La utilidad

Por Javier Aranguren

Profesor de Filosofía y escritor

"Lo que pesa el humo", Ediciones Rialp, Madrid 2001.

Hay una cuestión mágica, que mucha gente toma como la realidad más importante: «¿Para qué sirve?, ¿cuál es la utilidad de lo que me propones?».

Parece que triunfa lo práctico: un ingeniero optimiza una planta de envasado de cacahuetes con miel; un empresario vende teflón para grifos en el mercado de la fontanería; un biólogo nos limpia la alcachofa de bichitos haciéndola más sana, etc. En cambio, el historiador, el experto en música renacentista, el filósofo, o esa persona que se sonroja cuando confiesa que lo que más le gusta es escribir poemas sobre atardeceres, no sirven para nada. Un productor de cine por lo menos hace dinero, un humanista como mucho vende hamburguesas, o educa niños que se niegan a leer lo que les manda y quieren más marcianitos, o consigue becas europeas pagadas por los impuestos de todos, ¡y ya les basta, a ver si producen! Nos negamos a que nadie se dé el lujo de la contemplación: ¡qué trabajen, que la vida es dura y el dolor es bueno

Pero este planteamiento es falso como judas y más hueco que la risa sofocada de un tuberculoso. La misma pregunta ?«Para qué sirve?»? parece improcedente: no nos importa que las cosas sirvan, sino que nos orienten para vivir mejor o no. En este sentido, volver a las preguntas esenciales se presenta en el fondo como la realidad más útil a la que se puede plantar cara, y eso precisamente por su aparente inutilidad. ¿En qué cosa consiste ser feliz?, ¿tengo amigos?, ¿tiene sentido trabajar?, ¿qué me espera tras la muerte?, ¿existe Dios y tiene algo que ver conmigo?

Dedicar la vida a solucionar sólo problemas de tipo práctico lleva a una continua sensación de fracaso, de llegar siempre tarde, de regalar a la novia por error ramos de flores marchitas: la informática que se enseñaba en 1985 no sirve absolutamente para nada, las técnicas de comercio que se usan hoy pasarán de moda en seis meses. ¿Qué es lo útil?
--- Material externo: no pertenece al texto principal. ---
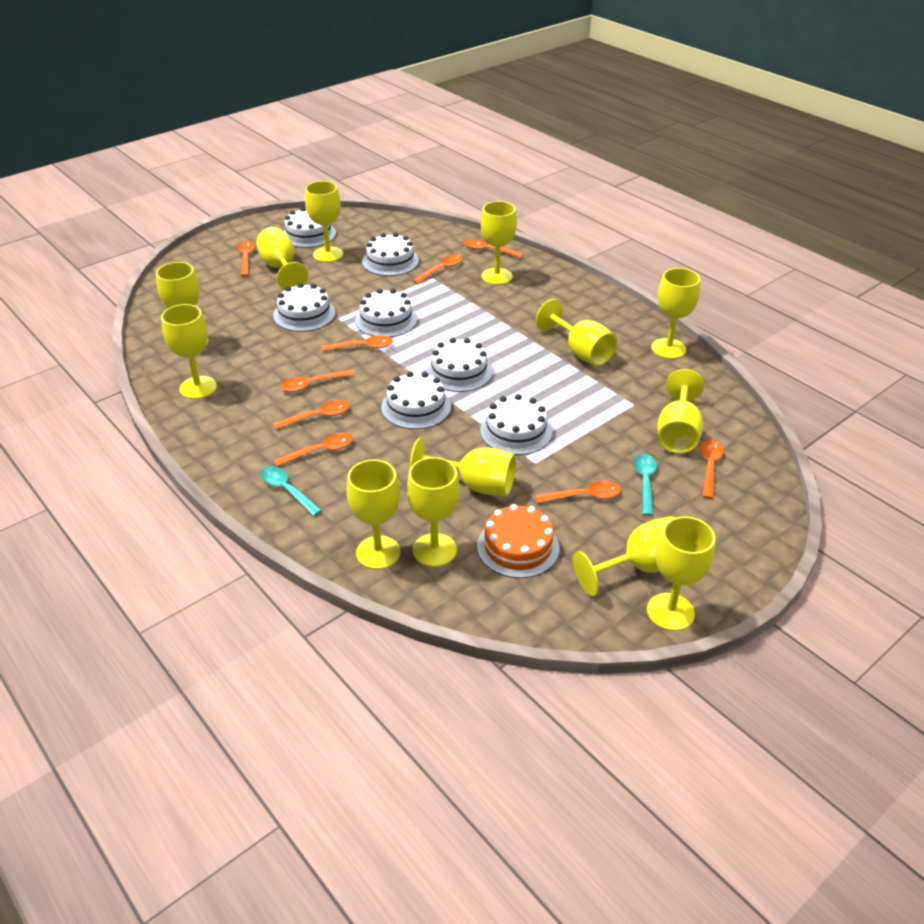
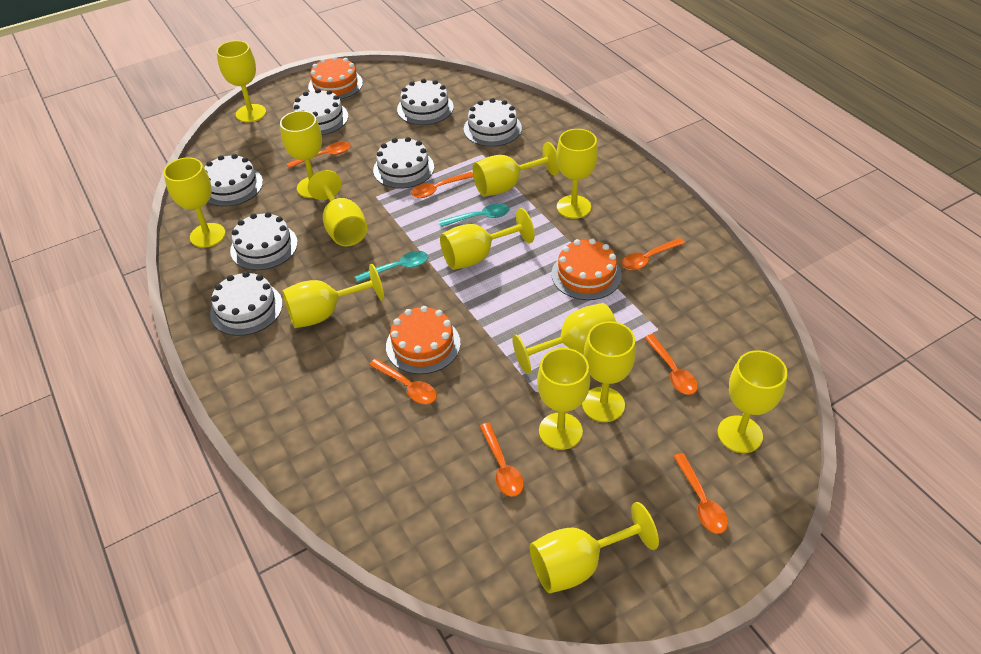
orange cake: [477,504,560,578] = 1 -> [308,56,363,100] [386,306,461,374] [551,239,622,300] = 3
orange spoon: [238,241,255,276] [273,400,350,429] [274,433,353,467] [280,370,354,392] [321,335,393,351] [413,255,462,284] [464,239,523,258] [536,481,621,503] [700,440,724,499] = 9 -> [286,141,351,168] [369,358,437,404] [411,172,473,198] [480,423,524,497] [622,238,685,270] [644,334,698,395] [673,453,728,534] = 7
Y, desde aquí, me atrevo a pontificar, que es algo que tiene que ver con la producción, pero también con el dulce abandono de una existencia regalada. El hombre que no para, que no contempla, que es serio y carece de tiempo para reír, no se ha enterado de nada.

 


 

Razones del filosofar

Por Javier Aranguren, en "Lo que pesa el humo"
Ediciones Rialp, Madrid 2001.

 

En estos tiempos de marketing no es extraño que las empresas, y los colegios, y las universidades, las películas, las salas de fiesta, lo que sea, hagan de todo por promocionarse: hay que ayudar a la libertad humana a centrar la atención en alguna de las múltiples ofertas que se le ofrecen, y por eso existe la publicidad y la propaganda. Lo que nunca había visto, en cambio, es que los que tomen la iniciativa en la actividad de propagar sean los mismos clientes. Y en este caso ocurrió: un grupo de alumnos de cuarto curso de Filosofía se decidieron a organizar unas jornadas con las que decir al público que aquella es una carrera maravillosa.
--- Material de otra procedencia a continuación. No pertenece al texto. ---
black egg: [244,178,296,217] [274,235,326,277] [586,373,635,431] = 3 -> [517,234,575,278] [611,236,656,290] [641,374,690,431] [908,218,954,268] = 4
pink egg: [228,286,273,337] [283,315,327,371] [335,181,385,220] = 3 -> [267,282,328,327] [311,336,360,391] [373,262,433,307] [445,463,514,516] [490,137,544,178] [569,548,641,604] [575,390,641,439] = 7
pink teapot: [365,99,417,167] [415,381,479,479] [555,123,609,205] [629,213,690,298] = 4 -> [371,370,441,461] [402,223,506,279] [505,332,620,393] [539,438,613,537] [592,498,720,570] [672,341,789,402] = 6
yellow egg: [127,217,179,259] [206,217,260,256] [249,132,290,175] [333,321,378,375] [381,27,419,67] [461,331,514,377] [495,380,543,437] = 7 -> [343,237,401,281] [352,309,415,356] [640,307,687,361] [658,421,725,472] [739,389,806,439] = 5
La reunión tuvo lugar en la biblioteca de un Instituto de Pamplona: habitación antigua, con estanterías hasta el techo, y un mobiliario lleno de carteles que reclamaban el silencio de los presentes y el cuidado de las mesas. Consistían las jornadas en un conjunto de testimonios sobre la necesidad de la actividad filosófica en nuestro mundo de empresas y eficacias. Algunos profesores disertaron sobre el sentido, y la necesidad de plantearse cuestiones; un ex-futbolista ahora empresario, y un banquero antes filósofo, trazaron su propia biografía intelectual y personal de la mano de la pregunta acerca del ente, y todo en su boca eran elogios. Para terminar, cuatro alumnas del último curso describieron su proceso de enamoramiento hacia la sabiduría, coincidiendo todas en subrayar la pequeña tragedia doméstica que supuso su decisión contemplativa (una porque su padre es chapista y no entendía, otra porque su padre quería que fuera diplomática, y tampoco entendía).
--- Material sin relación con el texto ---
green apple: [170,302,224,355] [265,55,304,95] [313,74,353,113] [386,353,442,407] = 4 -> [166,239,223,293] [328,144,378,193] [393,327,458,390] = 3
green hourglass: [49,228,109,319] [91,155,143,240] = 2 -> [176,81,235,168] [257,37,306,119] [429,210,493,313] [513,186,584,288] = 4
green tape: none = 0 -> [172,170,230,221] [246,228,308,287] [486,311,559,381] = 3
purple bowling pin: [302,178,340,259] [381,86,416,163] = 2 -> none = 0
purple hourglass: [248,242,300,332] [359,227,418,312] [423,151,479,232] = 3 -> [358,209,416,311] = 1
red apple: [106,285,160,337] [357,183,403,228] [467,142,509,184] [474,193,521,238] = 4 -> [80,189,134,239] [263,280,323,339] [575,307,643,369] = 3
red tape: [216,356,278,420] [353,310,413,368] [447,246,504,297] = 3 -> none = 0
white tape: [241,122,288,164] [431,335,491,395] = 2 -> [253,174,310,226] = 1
La conclusión de tan curioso evento nos pareció evidente: ¿por qué estudiar filosofía? Porque los años de universidad son suficientemente serios como para tener que dedicarlos a las cosas que importan; porque cualquier otra decisión podría haber sido muy eficaz -quién sabe- pero hubiera resultado vacía; porque aquí somos tan pocos, y tan locos, que necesariamente nos queremos.